How L\'evy flights triggered by presence of defectors affect evolution of cooperation in spatial games

TL;DR

This study investigates how Levy flight mobility patterns, triggered by neighboring defectors, influence the evolution of cooperation in spatial games, revealing optimal conditions for different sensitivities and population densities.

Contribution

The paper develops an agent-based model to systematically analyze the effects of Levy flight parameters on cooperation, highlighting the role of movement length and defector sensitivity.

Findings

Moderate sensitivity to defectors most promotes cooperation.

Shorter movements favor cooperation at high sensitivity.

Longer movements are better when sensitivity is low.

Abstract

Cooperation among individuals has been key to sustaining societies. However, natural selection favors defection over cooperation. Cooperation can be favored when the mobility of individuals allows cooperators to form a cluster (or group). Mobility patterns of animals sometimes follow a L\'evy flight. A L\'evy flight is a kind of random walk but it is composed of many small movements with a few big movements. The role of L\'evy flights for cooperation has been studied by Antonioni and Tomassini. They showed that L\'evy flights promoted cooperation combined with conditional movements triggered by neighboring defectors. However, the optimal condition for neighboring defectors and how the condition changes by the intensity of L\'evy flights are still unclear. Here, we developed an agent-based model in a square lattice where agents perform L\'evy flights depending on the fraction of neighboring defectors.
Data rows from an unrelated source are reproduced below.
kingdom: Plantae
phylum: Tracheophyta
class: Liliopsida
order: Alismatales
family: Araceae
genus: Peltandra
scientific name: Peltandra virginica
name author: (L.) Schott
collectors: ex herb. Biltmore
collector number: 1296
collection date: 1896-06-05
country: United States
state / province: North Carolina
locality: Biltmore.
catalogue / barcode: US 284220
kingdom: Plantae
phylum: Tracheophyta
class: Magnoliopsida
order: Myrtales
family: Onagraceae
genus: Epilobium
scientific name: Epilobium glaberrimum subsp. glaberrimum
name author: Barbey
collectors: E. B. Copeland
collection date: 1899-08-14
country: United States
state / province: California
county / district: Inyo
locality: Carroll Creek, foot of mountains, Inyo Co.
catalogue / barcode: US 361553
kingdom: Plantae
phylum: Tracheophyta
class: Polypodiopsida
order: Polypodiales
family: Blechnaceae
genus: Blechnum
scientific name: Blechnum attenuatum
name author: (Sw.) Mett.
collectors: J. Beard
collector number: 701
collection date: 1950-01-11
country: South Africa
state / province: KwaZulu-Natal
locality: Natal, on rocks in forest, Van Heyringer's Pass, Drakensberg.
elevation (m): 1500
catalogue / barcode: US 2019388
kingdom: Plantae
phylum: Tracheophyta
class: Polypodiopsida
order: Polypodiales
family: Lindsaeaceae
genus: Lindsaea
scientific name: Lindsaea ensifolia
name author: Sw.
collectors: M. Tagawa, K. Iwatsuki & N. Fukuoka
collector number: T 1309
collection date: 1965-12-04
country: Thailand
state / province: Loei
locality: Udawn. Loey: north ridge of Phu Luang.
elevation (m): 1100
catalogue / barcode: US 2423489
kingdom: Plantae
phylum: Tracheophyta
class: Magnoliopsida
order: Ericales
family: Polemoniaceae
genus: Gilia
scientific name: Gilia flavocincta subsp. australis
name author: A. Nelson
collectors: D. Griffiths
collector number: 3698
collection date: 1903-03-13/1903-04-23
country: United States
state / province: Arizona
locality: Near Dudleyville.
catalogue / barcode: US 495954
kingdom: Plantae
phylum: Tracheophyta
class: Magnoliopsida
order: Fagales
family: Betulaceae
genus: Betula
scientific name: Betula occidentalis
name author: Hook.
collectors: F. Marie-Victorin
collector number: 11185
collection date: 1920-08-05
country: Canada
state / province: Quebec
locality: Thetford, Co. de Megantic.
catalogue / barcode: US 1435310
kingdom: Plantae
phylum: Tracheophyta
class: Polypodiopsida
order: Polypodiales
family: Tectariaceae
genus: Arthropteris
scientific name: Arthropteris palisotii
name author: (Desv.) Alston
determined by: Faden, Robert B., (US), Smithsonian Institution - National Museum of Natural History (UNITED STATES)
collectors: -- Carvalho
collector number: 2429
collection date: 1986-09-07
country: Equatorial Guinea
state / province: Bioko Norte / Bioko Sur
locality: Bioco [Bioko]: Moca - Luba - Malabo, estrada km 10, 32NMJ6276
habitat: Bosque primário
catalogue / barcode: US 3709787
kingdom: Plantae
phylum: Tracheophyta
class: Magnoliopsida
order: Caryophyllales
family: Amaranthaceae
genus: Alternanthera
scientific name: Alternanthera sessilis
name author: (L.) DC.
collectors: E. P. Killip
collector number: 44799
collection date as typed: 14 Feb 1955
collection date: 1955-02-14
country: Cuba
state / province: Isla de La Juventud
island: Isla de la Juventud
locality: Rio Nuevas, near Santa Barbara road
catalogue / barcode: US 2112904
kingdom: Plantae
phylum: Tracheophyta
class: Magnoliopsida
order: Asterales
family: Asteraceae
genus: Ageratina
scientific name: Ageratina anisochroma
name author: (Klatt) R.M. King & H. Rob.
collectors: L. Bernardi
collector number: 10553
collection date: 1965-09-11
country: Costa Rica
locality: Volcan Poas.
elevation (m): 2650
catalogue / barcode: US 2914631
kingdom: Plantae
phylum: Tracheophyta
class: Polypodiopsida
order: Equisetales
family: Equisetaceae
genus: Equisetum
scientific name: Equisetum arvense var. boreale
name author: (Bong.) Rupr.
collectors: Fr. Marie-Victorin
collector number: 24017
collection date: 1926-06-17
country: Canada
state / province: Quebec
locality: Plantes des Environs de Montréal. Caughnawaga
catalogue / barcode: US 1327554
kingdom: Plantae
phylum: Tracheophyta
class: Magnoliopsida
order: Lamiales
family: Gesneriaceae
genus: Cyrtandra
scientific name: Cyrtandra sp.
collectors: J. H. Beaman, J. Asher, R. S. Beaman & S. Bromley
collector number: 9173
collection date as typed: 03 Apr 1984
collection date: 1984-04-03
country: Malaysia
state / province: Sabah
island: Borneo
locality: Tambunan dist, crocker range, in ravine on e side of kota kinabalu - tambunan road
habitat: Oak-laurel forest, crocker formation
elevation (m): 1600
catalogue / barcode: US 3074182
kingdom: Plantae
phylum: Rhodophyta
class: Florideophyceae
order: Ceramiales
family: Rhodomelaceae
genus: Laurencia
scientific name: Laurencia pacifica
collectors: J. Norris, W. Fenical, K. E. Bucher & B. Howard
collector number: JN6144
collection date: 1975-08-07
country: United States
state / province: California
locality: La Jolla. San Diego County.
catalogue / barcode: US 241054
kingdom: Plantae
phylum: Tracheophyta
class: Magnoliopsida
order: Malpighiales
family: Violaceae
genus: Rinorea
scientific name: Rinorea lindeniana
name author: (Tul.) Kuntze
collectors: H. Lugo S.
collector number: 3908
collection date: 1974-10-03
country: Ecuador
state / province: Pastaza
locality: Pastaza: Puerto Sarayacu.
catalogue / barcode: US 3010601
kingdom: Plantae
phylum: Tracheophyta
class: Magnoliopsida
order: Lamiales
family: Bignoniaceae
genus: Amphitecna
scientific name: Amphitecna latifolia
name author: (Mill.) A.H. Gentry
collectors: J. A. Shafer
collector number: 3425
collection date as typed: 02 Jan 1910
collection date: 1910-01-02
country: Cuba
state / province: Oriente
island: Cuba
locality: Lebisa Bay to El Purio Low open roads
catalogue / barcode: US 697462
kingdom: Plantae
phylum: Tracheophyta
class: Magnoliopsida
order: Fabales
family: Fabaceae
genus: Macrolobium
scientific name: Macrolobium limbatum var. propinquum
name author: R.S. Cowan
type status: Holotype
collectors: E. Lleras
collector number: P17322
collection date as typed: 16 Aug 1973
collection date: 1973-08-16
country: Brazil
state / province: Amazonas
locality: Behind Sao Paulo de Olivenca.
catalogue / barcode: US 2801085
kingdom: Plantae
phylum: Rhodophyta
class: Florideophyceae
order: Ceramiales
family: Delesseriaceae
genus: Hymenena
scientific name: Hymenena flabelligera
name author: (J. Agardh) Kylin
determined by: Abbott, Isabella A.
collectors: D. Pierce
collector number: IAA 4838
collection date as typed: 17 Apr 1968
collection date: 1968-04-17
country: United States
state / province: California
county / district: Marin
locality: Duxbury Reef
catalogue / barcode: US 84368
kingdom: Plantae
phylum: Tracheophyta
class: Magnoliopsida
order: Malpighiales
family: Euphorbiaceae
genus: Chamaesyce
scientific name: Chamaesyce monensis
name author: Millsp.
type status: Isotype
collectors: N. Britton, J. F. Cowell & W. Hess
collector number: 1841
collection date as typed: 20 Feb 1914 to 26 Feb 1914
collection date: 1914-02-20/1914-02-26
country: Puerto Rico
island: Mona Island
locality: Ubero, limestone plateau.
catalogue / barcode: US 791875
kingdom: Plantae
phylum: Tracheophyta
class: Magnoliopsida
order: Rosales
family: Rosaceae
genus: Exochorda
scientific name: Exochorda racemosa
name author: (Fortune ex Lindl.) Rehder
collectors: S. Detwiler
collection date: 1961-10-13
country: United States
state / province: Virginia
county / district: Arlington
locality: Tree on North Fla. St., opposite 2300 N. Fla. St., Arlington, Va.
We systematically studied the relationships among three factors for cooperation: sensitivity to defectors, the intensity of L\'evy flights, and population density. Results of evolutionary simulations showed that moderate sensitivity most promoted cooperation. Then, we found that the shortest movements were best for cooperation when the sensitivity to defectors was high. In contrast, when the sensitivity was low, longer movements were best for cooperation. Thus, L\'evy flights, the balance between short and long jumps, promoted cooperation in any sensitivity, which was confirmed by evolutionary simulations. Finally, as the population density became larger, higher sensitivity was more beneficial for cooperation to evolve. Our study highlights that L\'evy flights are an optimal searching strategy not only for foraging but also for constructing cooperative relationships with others.